I have a surprise for you, he calls out, again and again, a chant announced by the ring that follows the slam of the screen door. A ring like the one from the Tibetan meditation chimes I once had—where did they go? A gift from an old boyfriend who liked to leave and come back bearing gifts. He told me to listen to the ring until it faded to silence. When you couldn’t tell one from the other, you were supposed to hear God. Or something. I listened. I listen.


I have a surprise for you, his shoes with the thick rubber soles, the better to grip a skateboard, tapping an irregular tattoo on the stairs. Now he can take them one at a time, a march of triumph. I have a surprise for you, he holds out a fleshy ball of fist that smells of french fries and dirt, almost forgets to open it, to reveal the surprise.

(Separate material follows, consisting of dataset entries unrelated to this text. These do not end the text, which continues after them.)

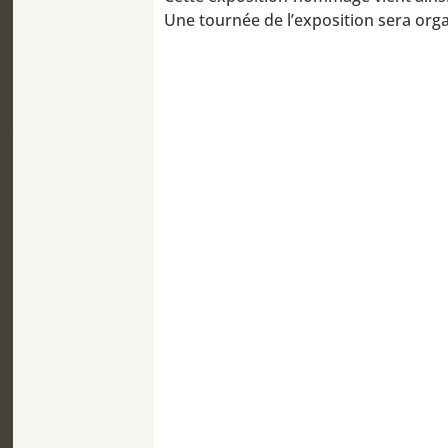
Une tournée de l’exposition sera org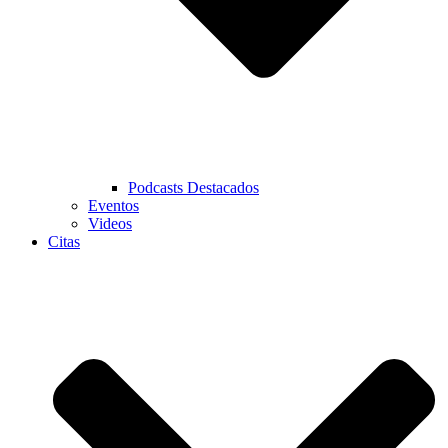
Podcasts Destacados
Eventos
Videos
Citas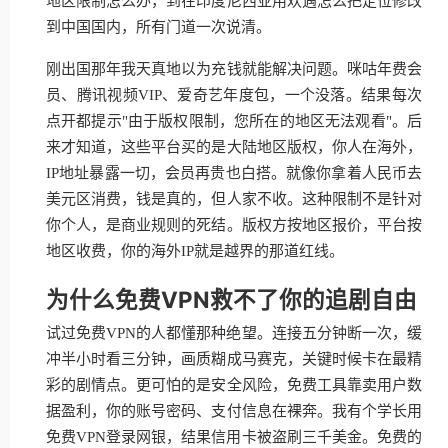
地区限制怎么办，到在印度尼西亚用欢遇怎么把定位修改
到中国国内，所有门道一次说清。
刚出国那年我天真地以为充钱就能解决问题。咪咕年费会
员、腾讯视频VIP、爱奇艺年度包，一个没落。结果每次
点开都提示"由于版权限制，您所在的地区无法观看"。后
来才知道，这些平台买的是大陆地区版权，你人在海外，
IP地址暴露一切，会员再贵也白搭。就像你拿着人民币去
美元区消费，钱是真的，但人家不收。这种限制不是针对
你个人，是商业规则的死结。版权方按地区报价，平台按
地区收费，你的海外IP就是越界的那道红线。
为什么免费VPN救不了你的追剧自由
试过免费VPN的人都懂那种绝望。连接五分钟断一次，缓
冲半小时看三分钟，画质糊成马赛克，关键时候卡在最精
彩的剧情点。更可怕的是安全风险，免费工具靠卖用户数
据盈利，你的账号密码、支付信息在裸奔。我有个学长用
免费VPN登录网银，结果信用卡被盗刷三千美金。免费的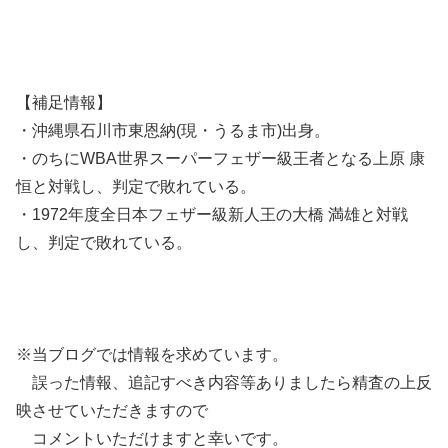
【補足情報】
・沖縄県石川市東恩納(現・うるま市)出身。
・のちにWBA世界スーパーフェザー級王者となる上原 康
恒と対戦し、判定で敗れている。
・1972年度全日本フェザー級新人王の大橋 満雄と対戦
し、判定で敗れている。
※当ブログでは情報を求めています。
誤った情報、追記すべき内容等ありましたら精査の上反
映させていただきますので
コメントいただけますと幸いです。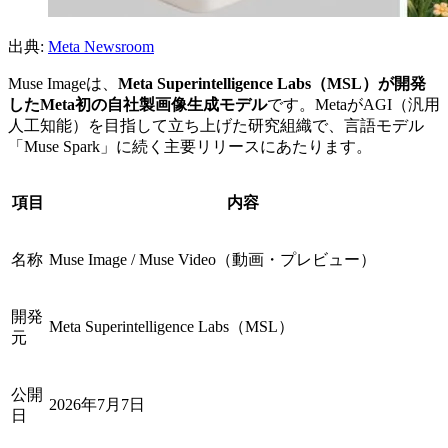
出典:
Meta Newsroom
Muse Imageは、
Meta Superintelligence Labs（MSL）が開発
したMeta初の自社製画像生成モデル
です。MetaがAGI（汎用
人工知能）を目指して立ち上げた研究組織で、言語モデル
「Muse Spark」に続く主要リリースにあたります。
項目
内容
名称
Muse Image / Muse Video（動画・プレビュー）
開発
Meta Superintelligence Labs（MSL）
元
公開
2026年7月7日
日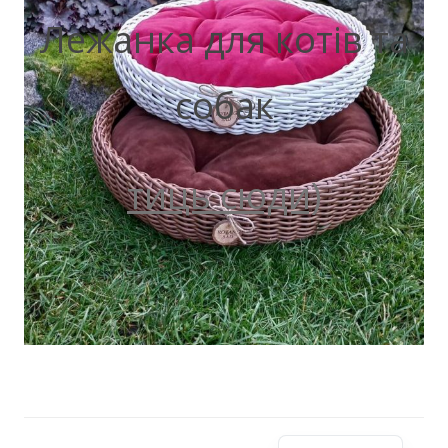
Лежанка для котів та
собак
тиць сюди)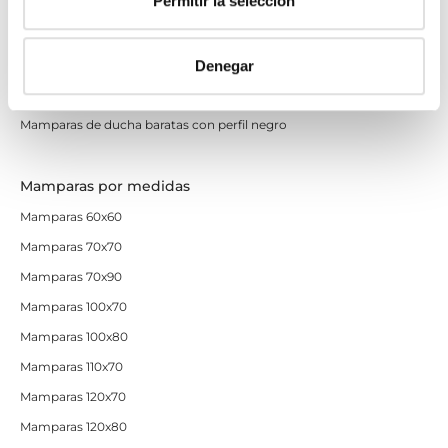
Permitir la selección
Mamparas de perfilería blanca
Mamparas de perfilería oro rosa
Denegar
Mamparas de perfilería dorada
Mamparas de colores
Mamparas de ducha baratas con perfil negro
Mamparas por medidas
Mamparas 60x60
Mamparas 70x70
Mamparas 70x90
Mamparas 100x70
Mamparas 100x80
Mamparas 110x70
Mamparas 120x70
Mamparas 120x80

The surprise is always crushed jacaranda blossoms, scooped from the yard. It is the season they fall, leaving the lawn frosted with a garish embarrassment of lavender. The flowers are nearly pulp, pressed into the grime in the creases of his palm. It’s for your hair, he says, and if it breaks, I will go out there and get you another. He points into the day, nearly gone. Out there, he repeats. An adventurer. One who makes outlandish promises.


How long before he learns that blossoms from the ground are already broken? Before he learns what a surprise really is? Before he brings me no blossoms at all?


They’re for your hair, he says, as he tilts the shy wilt of purple into my hand.


In all the long forgetting of my days, if I could cut a swatch from the fabric of my time and take it with me for my shroud—Wrap me in this.